Troisième dimanche de l’Avent

Esaïe 11, 1 à 10
Romains 15, 4 à 9
Jean 8, 31 à 47

L’image qu’employait le prophète Esaïe est une image écologique : Le Messie n’est pas une branche qui jaillit de la couronne du grand arbre, mais un rejeton qui part d’une souche. La venue du Messie sera donc, pour la Maison de David, comme un miracle de résurrection.

Mais ce miracle ne se réalisera pas sans fracas.

En effet, les 2 versets qui précèdent sont apocalyptiques et laissent supposer que le changement ne se fera pas si simplement que cela ! Je vous les lis :

33 Mais voici : l’Eternel, le Seigneur des armées célestes, abat avec violence toutes ces belles branches. Les plus hauts arbres sont coupés, les plus élevés sont à terre.
34 Il tranche avec la hache les taillis des forêts et le Liban s’effondre sous les coups du Puissant.

Ces deux versets sont comme un préambule à notre prophétie : il évoque le jugement des chefs de Juda sous la figure de l’abattage des cèdres et autres splendeurs du Liban (cf. 9/9). C’est dans le tableau de la forêt coupée que se loge l’image de 11/1 : la famille royale elle-même n’a plus qu’une souche en terre, quand se met à pousser le rejeton. Cette image est forte et très actuelle !

--

- [Consigne 1] Recopiez les lignes de données à partir de celle qui contient « collection date: 1897-08-12 » et jusqu'à la dernière, toutes deux comprises.
- [Consigne 2] Poursuivez la prédication sur la prophétie d'Esaïe après sa dernière phrase.
Ce texte et les lignes de données n'ont aucun lien entre eux.

--

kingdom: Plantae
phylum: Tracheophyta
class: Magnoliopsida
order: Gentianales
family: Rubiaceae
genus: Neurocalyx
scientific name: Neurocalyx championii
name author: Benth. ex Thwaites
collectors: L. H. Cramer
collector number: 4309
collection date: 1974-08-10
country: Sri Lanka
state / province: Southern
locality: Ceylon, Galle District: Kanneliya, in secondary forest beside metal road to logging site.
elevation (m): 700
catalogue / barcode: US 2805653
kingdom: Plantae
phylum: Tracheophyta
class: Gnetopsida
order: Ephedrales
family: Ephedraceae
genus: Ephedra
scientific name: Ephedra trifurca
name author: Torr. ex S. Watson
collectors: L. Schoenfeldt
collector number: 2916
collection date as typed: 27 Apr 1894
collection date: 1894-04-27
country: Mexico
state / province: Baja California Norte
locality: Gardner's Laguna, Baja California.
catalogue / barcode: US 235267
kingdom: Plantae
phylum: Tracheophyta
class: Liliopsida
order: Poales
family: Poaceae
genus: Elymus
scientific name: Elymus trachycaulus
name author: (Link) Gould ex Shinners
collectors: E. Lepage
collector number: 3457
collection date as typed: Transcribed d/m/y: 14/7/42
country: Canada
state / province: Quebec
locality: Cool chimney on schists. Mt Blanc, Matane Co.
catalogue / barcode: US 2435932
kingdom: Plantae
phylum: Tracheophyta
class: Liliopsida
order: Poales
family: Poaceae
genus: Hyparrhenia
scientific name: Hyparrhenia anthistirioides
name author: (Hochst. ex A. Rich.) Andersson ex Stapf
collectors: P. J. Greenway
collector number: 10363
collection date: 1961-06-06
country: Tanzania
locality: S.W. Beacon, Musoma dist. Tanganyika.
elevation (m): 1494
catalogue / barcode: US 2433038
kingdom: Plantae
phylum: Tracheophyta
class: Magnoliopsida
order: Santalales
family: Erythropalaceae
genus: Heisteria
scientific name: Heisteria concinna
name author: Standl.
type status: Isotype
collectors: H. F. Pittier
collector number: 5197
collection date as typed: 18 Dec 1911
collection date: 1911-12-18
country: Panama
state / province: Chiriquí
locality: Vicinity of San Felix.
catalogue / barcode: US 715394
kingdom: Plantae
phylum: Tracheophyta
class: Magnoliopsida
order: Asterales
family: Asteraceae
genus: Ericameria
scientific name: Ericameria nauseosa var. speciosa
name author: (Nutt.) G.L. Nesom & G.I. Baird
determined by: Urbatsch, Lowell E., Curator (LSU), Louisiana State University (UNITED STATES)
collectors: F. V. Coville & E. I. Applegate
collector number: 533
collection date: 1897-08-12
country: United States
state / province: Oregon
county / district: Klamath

--

- [Réponse 1]
collection date: 1897-08-12
country: United States
state / province: Oregon
county / district: Klamath

- [Réponse 2]
L’image de la forêt coupée, défoliée, évoque plus que jamais aujourd’hui la mort de l’espérance et l’interdiction de l’avenir. C’est ce que beaucoup de jeunes aujourd’hui pensent au sujet de leurs lendemains. Leur lecture de l’histoire humaine est un jugement radical, ils la voient comme une souche durcie qui n’a plus de rejetons viables.
Beaucoup de jeunes préfèrent donc vivre dans l’instant, de peur d’envisager des lendemains qui les effraient. Leur tentation, c’est de penser qu’il n’y a plus de message, plus d’idéologie fiable ; pour beaucoup d’entre eux, même le message du monothéisme est devenu ringard.

Pour appuyer cette affirmation, je vous rapporte les paroles entendues il y a quelques jours alors que mon épouse et moi attendions notre tour au bureau d’accueil d’un hôpital de la région. Juste devant nous, une future jeune maman répondait aux questions de l’hôtesse d’accueil. Arrive la question : désirez-vous le passage de l’aumônier, si oui, de quelle confession philosophique ? La future maman donne cette réponse surprenante : « Non, j’aurais l’impression de mourir ! »

Bon nombre de gens préfèrent se réfugier dans des pratiques spirituelles orientales à la petite semaine, quitte à ne travailler que sur le paraître, sur l’apparence de soi et sur une maîtrise de soi qui n’est qu’une forme de plus de religion des œuvres méritoires.

Le peuple de Dieu du temps d’Esaïe aurait pu tenir ce même propos vis à vis du prophète et du message divin que ce dernier annonçait, un message d’espérance.

Il est tellement positif ce message que des siècles plus tard il est souvent lu les dimanches qui préparent Noël.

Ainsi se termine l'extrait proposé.